Sederhana dalam kesederhanaan #spiritOfJava
Alhamdulillah usai dari sebuah perjalanan yang penuh pembelajaran. Sebuah perjalanan menuju Solo untuk mengikuti Rakornas BEM Seluruh Indonesia (BEM SI). Semua serba mendadak dan menuntut kecepatan waktu. Persiapan tak banyak, namun syukurlah apa yang didapat jauh lebih banyak.
Belajar dari Bus Ekonomi
Perjalanan diwali dari Kp.Rambutan naik bus (malam) ekonomi. Subhanallah, pengap sangat. Berada di tengah kerumunan orang-orang, banyak asap rokok, dan bau tubuh tak sedap. Tak ketinggalan suara tangis anak kecil yang minta dibelai Ibunya dan sang Ayah membantu mendiamkan.
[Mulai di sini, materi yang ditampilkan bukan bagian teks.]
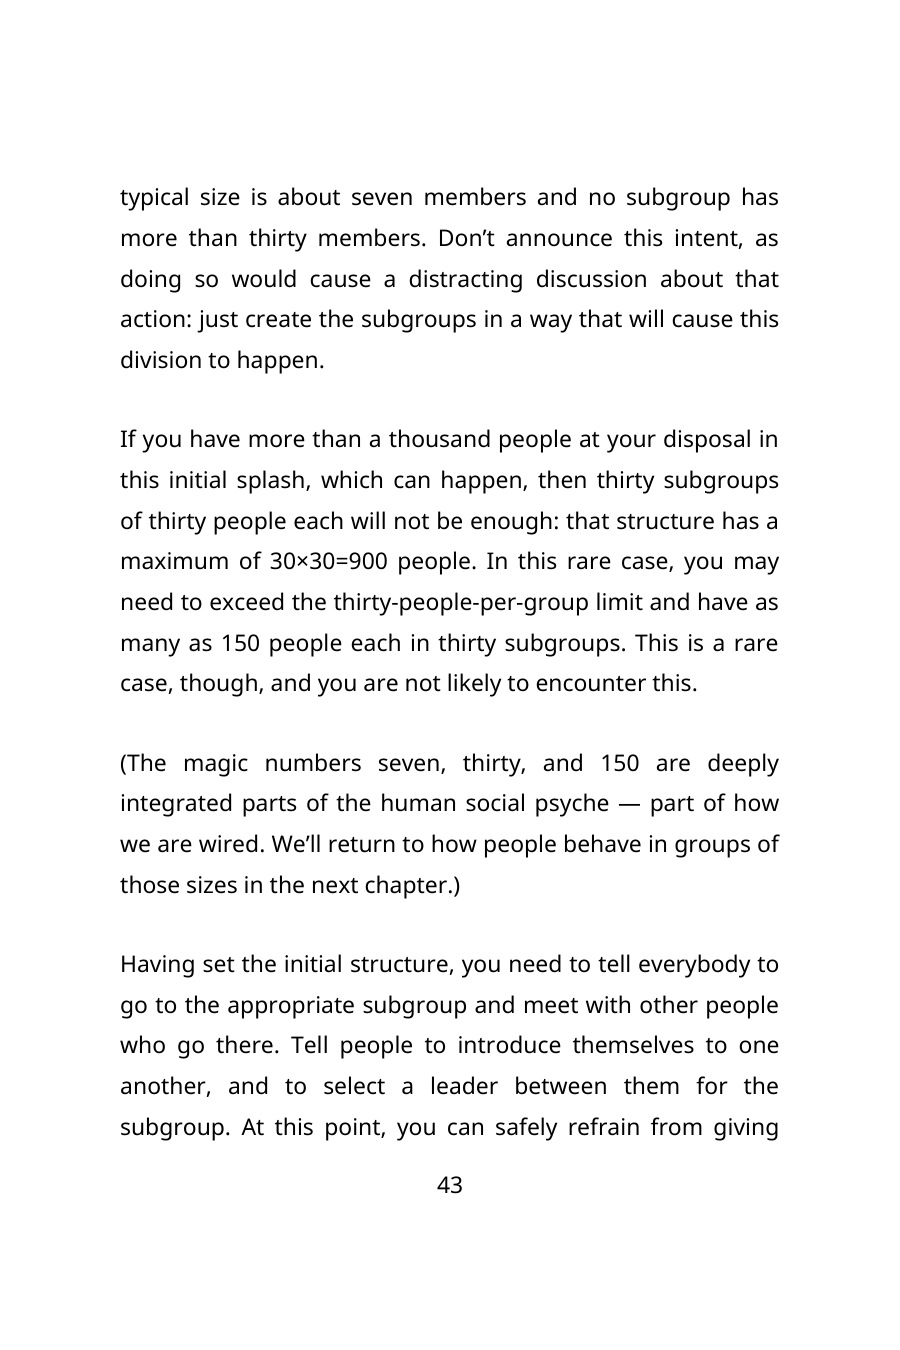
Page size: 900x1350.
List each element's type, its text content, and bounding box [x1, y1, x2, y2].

text If you have more than a thousand people at your disposal in this initial splash, which can happen, then thirty subgroups of thirty people each will not be enough: that structure has a maximum of 30×30=900 people. In this rare case, you may need to exceed the thirty-people-per-group limit and have as many as 150 people each in thirty subgroups. This is a rare case, though, and you are not likely to encounter this. [120, 423, 780, 698]
text (The magic numbers seven, thirty, and 150 are deeply integrated parts of the human social psyche — part of how we are wired. We’ll return to how people behave in groups of those sizes in the next chapter.) [120, 747, 780, 900]
text Having set the initial structure, you need to tell everybody to go to the appropriate subgroup and meet with other people who go there. Tell people to introduce themselves to one another, and to select a leader between them for the subgroup. At this point, you can safely refrain from giving [120, 948, 780, 1142]
text typical size is about seven members and no subgroup has more than thirty members. Don’t announce this intent, as doing so would cause a distracting discussion about that action: just create the subgroups in a way that will cause this division to happen. [120, 181, 780, 375]
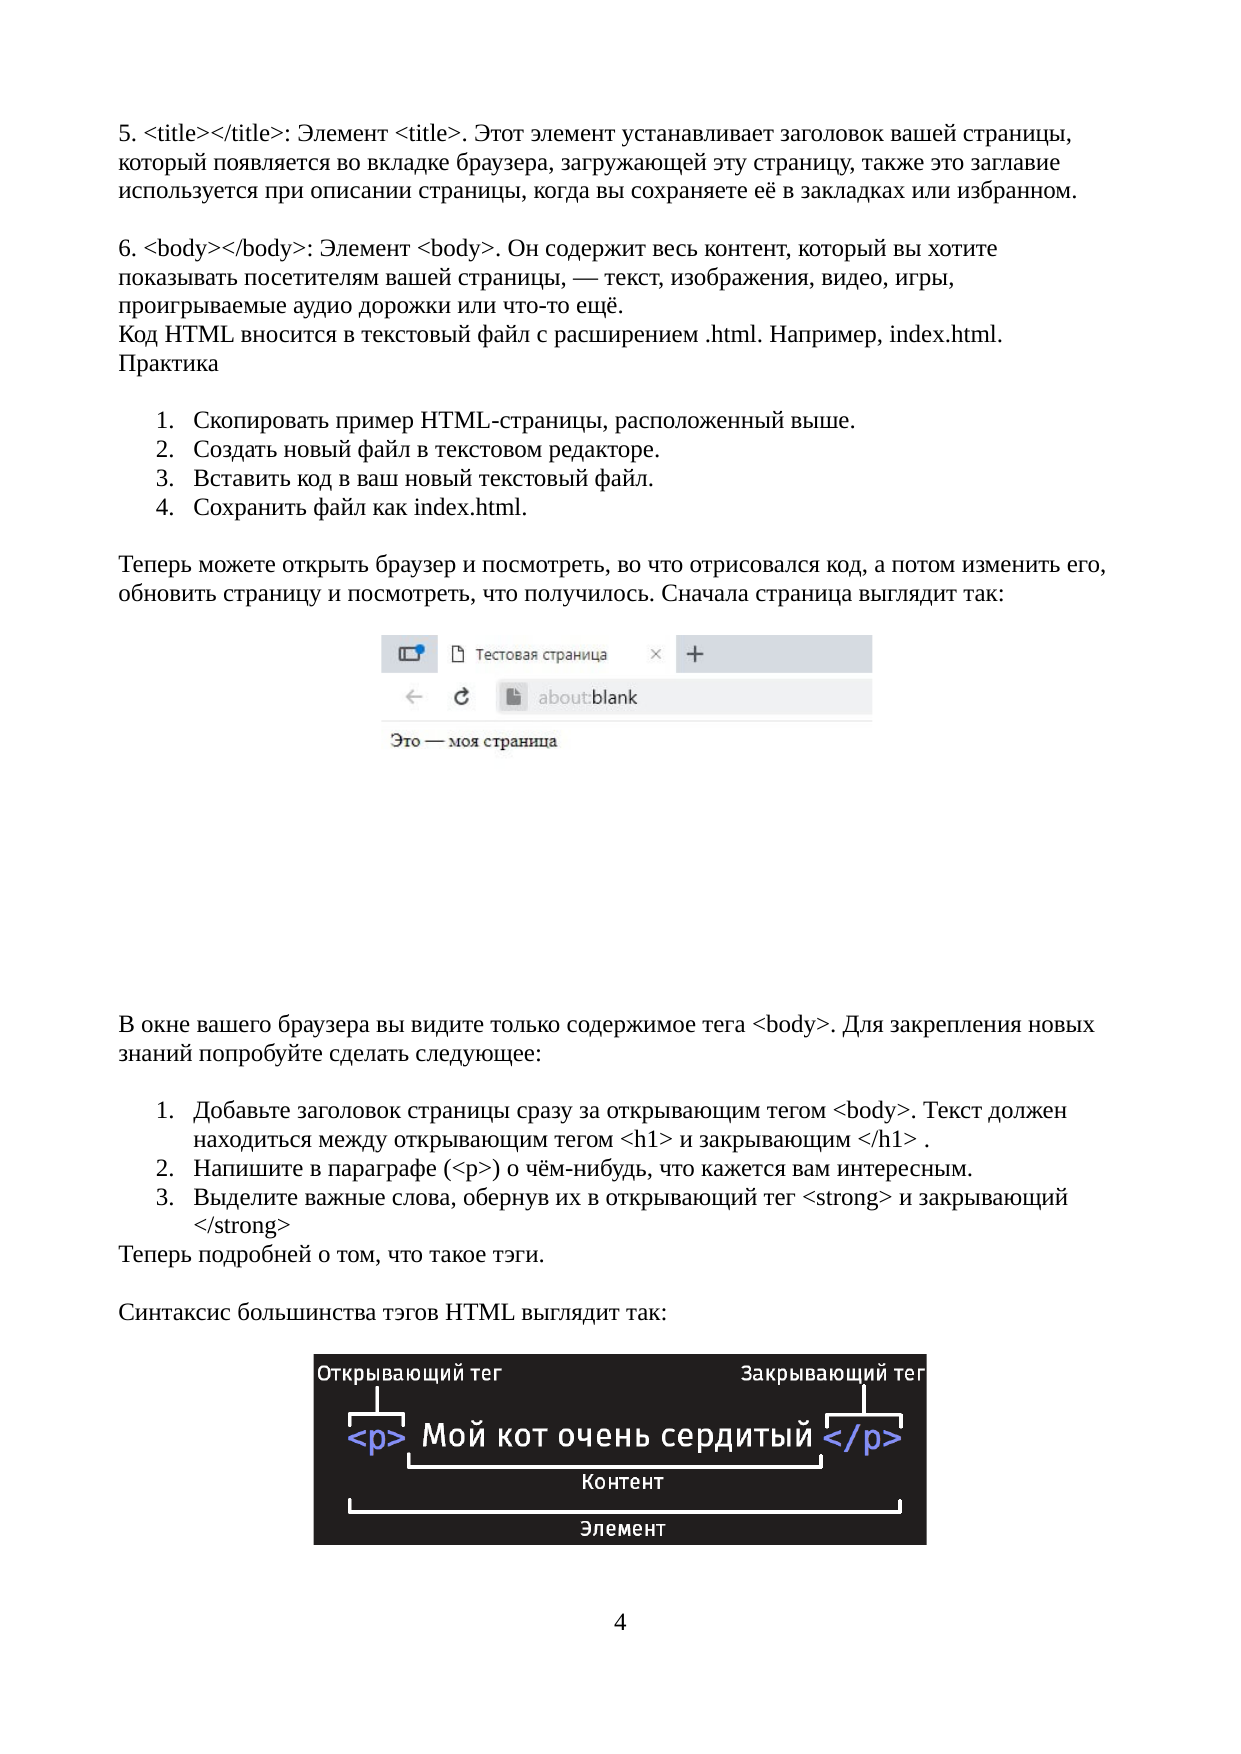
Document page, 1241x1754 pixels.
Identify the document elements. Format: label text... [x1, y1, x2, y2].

Awalnya takut tegur sapa sana-sini, khawatir malah tak baik. Duduk di samping Bapak dengan tubuh kekar, berkalung rantai. Ia asyik mendengar lagu di HP nya.Akhirnya, kuberanikan berkenalan, Dia bernama Simon, pekerja dari Sumatera yang ingin pulang kampung karena natalan. Di samping duduk mahasiswi dari PTS di Jakarta yang juga pulang untuk liburan. Sepasang suami istri duduk di depan dan bermesraan.
Lengkap deh ini Bus! :D
Di Bus ini aku banyak mendengar cerita kehidupan. Dari Pak Simon, dari Mahasiswi dan teman-temannya itu, dan juga dari sepasang suami-istri yang duduk di depanku. Mereka nyaman sekali di Bus yang sumpek ini. Alasan mereka sederhana, bisa menghemat pengeluaran. Sederhana sekali :)
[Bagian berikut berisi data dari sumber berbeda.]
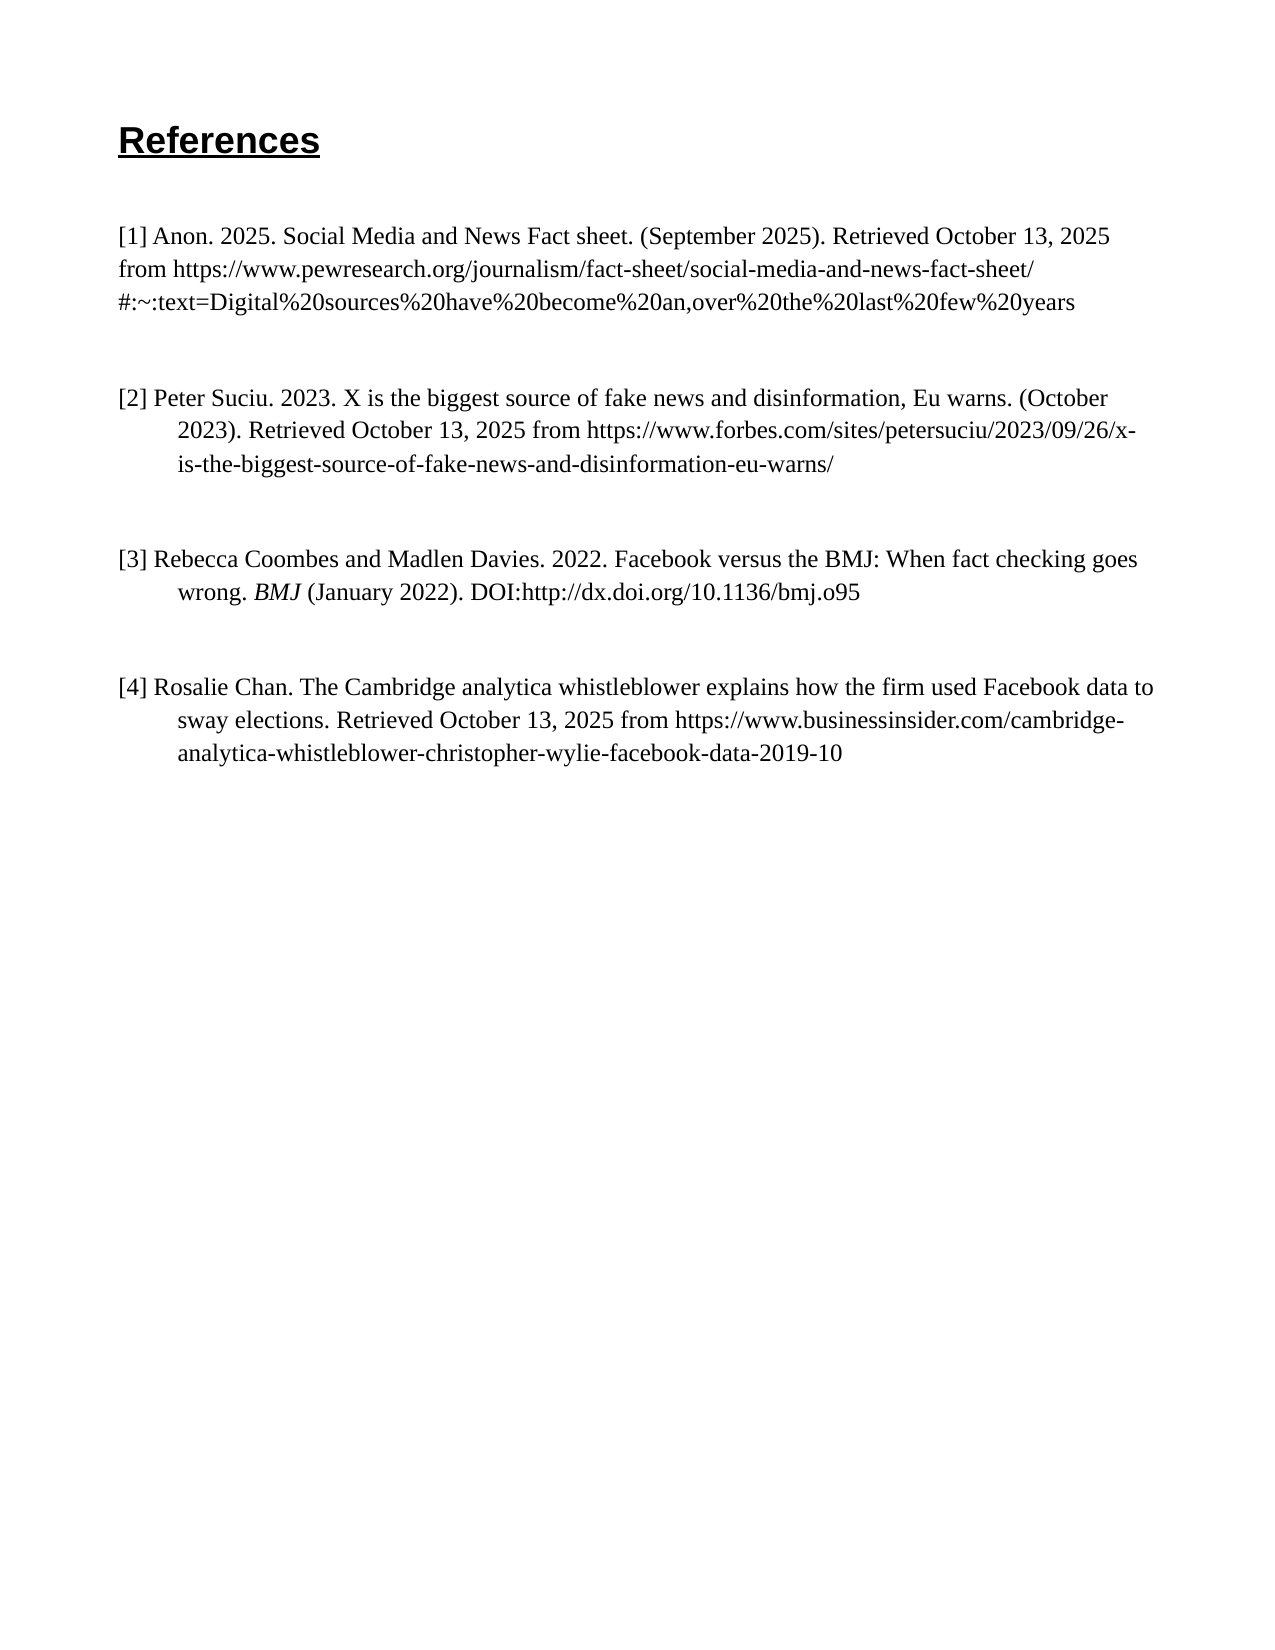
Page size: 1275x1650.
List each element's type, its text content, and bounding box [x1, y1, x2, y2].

text [1] Anon. 2025. Social Media and News Fact sheet. (September 2025). Retrieved October 13, 2025 from https://www.pewresearch.org/journalism/fact-sheet/social-media-and-news-fact-sheet/#:~:text=Digital%20sources%20have%20become%20an,over%20the%20last%20few%20years [118, 221, 1157, 316]
text [4] Rosalie Chan. The Cambridge analytica whistleblower explains how the firm used Facebook data to sway elections. Retrieved October 13, 2025 from https://www.businessinsider.com/cambridge-analytica-whistleblower-christopher-wylie-facebook-data-2019-10 [118, 672, 1157, 767]
subtitle References [118, 118, 1157, 161]
text [2] Peter Suciu. 2023. X is the biggest source of fake news and disinformation, Eu warns. (October 2023). Retrieved October 13, 2025 from https://www.forbes.com/sites/petersuciu/2023/09/26/x-is-the-biggest-source-of-fake-news-and-disinformation-eu-warns/ [118, 383, 1157, 477]
text [3] Rebecca Coombes and Madlen Davies. 2022. Facebook versus the BMJ: When fact checking goes wrong. BMJ (January 2022). DOI:http://dx.doi.org/10.1136/bmj.o95 [118, 544, 1157, 606]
—— Tahukah? Aku menghabiskan 24 jam dari Jkt-Solo. maklum, malam natal, weekend, lengkaplah! Menyambung bus dari terminal satu ke yang lainnya juga memiliki seni tersendiri. Tantangannya adalah kau harus bisa bernegosiasi dengan banyaknya preman dan calo agar tak tertipu. Sebenarnya mereka orang baik, namun tuntutan kerja mereka saja yang begitu ——
Setiba di Solo
Bertemu dengan teman-teman BEM SI, khususnya wilayah Jogloseto (Jogja, Solo, Semarang, “to” nya lupa). Mereka baik-baik. Ramahnya minta ampun. Tak suka bersitegang kalau pendapat berbeda. Pelayanannya pun memuaskan.Pokoknya they serve the best for the others.
Jalanan di sana pun tak ada macetnya. Suasana pagi yang indah. Harga makanan dan minuman yang sangat murah.
Mie ayam+Es teh manis+Kerupuk = 5000
Subhanallah murahnya.
Di sana pun banyak berdiskusi tentang gerakan mahasiswa. Ya, ada perbedaan paradigma antara kawan-kawan mahasiswa tergantung daerah kampusnya. Ada yang cenderung realistis dan idealis. Tapi itulah dinamikanya. Tak tertarik membahas BEM SI di sini, ada forum lain semoga :)
Sempat juga membuktikan bahwa tak mall di Solo. Jajanan lebih bersifat tradisional dan lebih merakyat memang.
Banyak ilmu yang didapat dalam setiap perjalanan. alhamdulillah, walau lelah, bertambah satu jurus dalam hidup yang diajarkan, sederhana dalam kesederhanaan.